Re: [auto-]defrag, nodatacow - general suggestions?(was: btrfs: poor performance on deleting many large files?)

Duncan Wed, 09 Dec 2015 05:36:59 -0800

Christoph Anton Mitterer posted on Wed, 09 Dec 2015 06:43:01 +0100 as
excerpted:

> Hey Hugo,
> 
> 
> On Thu, 2015-11-26 at 00:33 +0000, Hugo Mills wrote:
> 
>> The issue is that nodatacow bypasses the transactional nature of
>> the FS, making changes to live data immediately. This then means that
>> if you modify a modatacow file, the csum for that modified section is
>> out of date, and won't be back in sync again until the latest
>> transaction is committed. So you can end up with an inconsistent
>> filesystem if there's a crash between the two events.

> Sure,... (and btw: is there some kind of journal planned for
> nodatacow'ed files?),... but why not simply trying to write an updated
> checksum after the modified section has been flushed to disk... of
> course there's no guarantee that both are consistent in case of crash (
> but that's also the case without any checksum)... but at least one would
> have the csum protection against everything else (blockerrors and that
> like) in case no crash occurs?

Answering the BTW first, not to my knowledge, and I'd be skeptical.  In 
general, btrfs is cowed, and that's the focus.  To the extent that nocow 
is necessary for fragmentation/performance reasons, etc, the idea is to 
try to make cow work better in those cases, for example by working on 
autodefrag to make it better at handling large files without the scaling 
issues it currently has above half a gig or so, and thus to confine nocow 
to a smaller and smaller niche use-case, rather than focusing on making 
nocow better.

Of course it remains to be seen how much better they can do with 
autodefrag, etc, but at this point, there's way more project 
possibilities than people to develop them, so even if they do find they 
can't make cow work much better for these cases, actually working on nocow 
would still be rather far down the list, because there's so many other 
improvement and feature opportunities that will get the focus first.

(Job)
Pick up the btrfs mailing-list reply on nodatacow and autodefrag right after its last sentence and keep writing it. The material that comes next has no role here.

(Collected material)
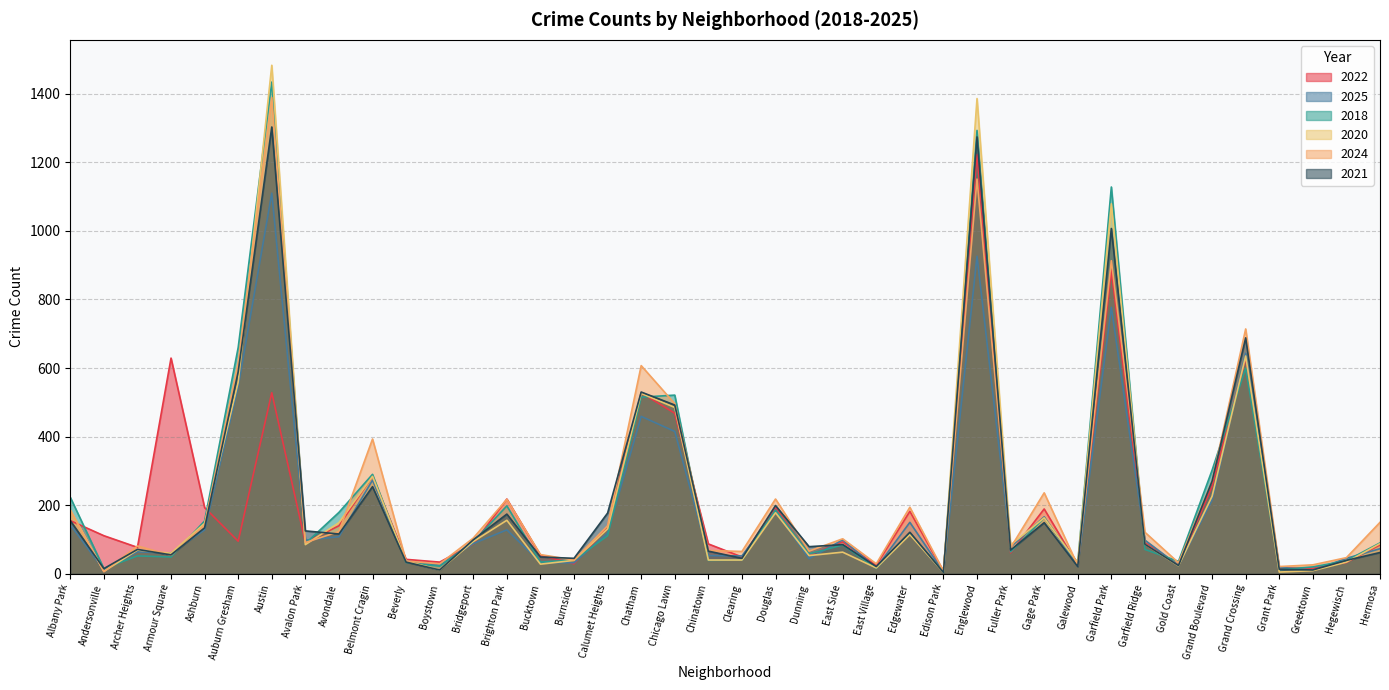

List the labels in order of 2021 value, smallest first.

Edison Park, Boystown, Greektown, Grant Park, Andersonville, East Village, Galewood, Gold Coast, Beverly, Hegewisch, Burnside, Clearing, Bucktown, Armour Square, Hermosa, Chinatown, Fuller Park, Archer Heights, Dunning, East Side, Garfield Ridge, Bridgeport, Avondale, Edgewater, Avalon Park, Ashburn, Gage Park, Albany Park, Brighton Park, Calumet Heights, Douglas, Belmont Cragin, Grand Boulevard, Chicago Lawn, Chatham, Auburn Gresham, Grand Crossing, Garfield Park, Englewood, Austin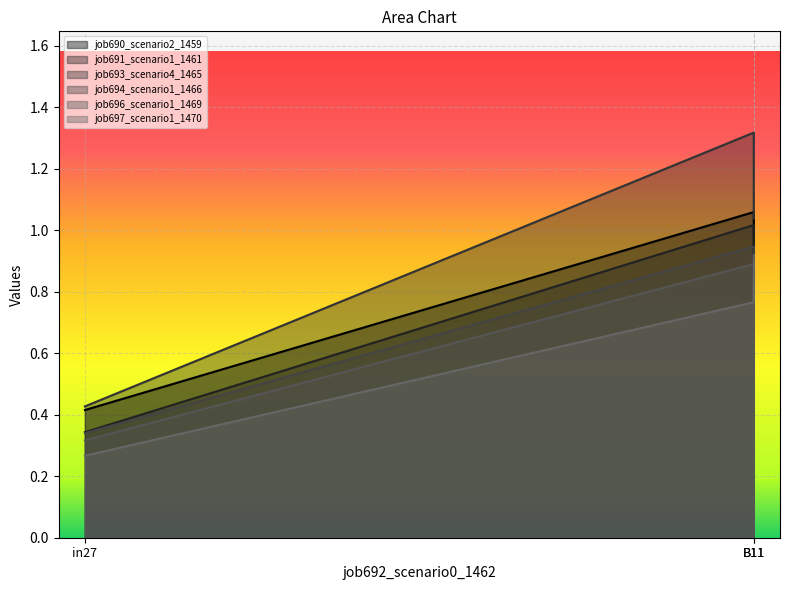

What is the label of the 1st point from the left?

in27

(Exercise result)
Which in practice probably puts it in "it'd be nice, but it's low enough 
priority that we're talking five years out or more, unless of course 
someone else qualified steps up and that's their personal itch they want 
to scratch", territory.

As for the updated checksum after modification, the problem with that is 
that in the mean time, the checksum wouldn't verify, and while btrfs 
could of course keep status in memory during normal operations, that's 
not the problem, the problem is what happens if there's a crash and in-
memory state vaporizes.  In that case, when btrfs remounted, it'd have no 
way of knowing why the checksum didn't match, just that it didn't, and 
would then refuse access to that block in the file, because for all it 
knows, it /is/ a block error.

And there's already a mechanism for telling btrfs to ignore checksums, 
and nocow already activates it, so... there's really nothing more to be 
done.

>> > For me the checksumming is actually the most important part of btrfs
>> > (not that I wouldn't like its other features as well)... so turning
>> > it off is something I really would want to avoid.

Same here.  In fact, my most anticipated feature is N-way-mirroring, 
since that will allow three copies (or more, but three is my sweet spot 
balance between the space and reliability factors) instead of the current 
limit of two.  It just disturbs me than in the event of one copy being 
bad, the other copy /better/ be good, because there's no further 
fallback!  With a third copy, there'd be that one further fallback, and 
the chances of all three copies failing checksum verification are remote 
enough I'm willing to risk it, given the incremental cost of additional 
copies.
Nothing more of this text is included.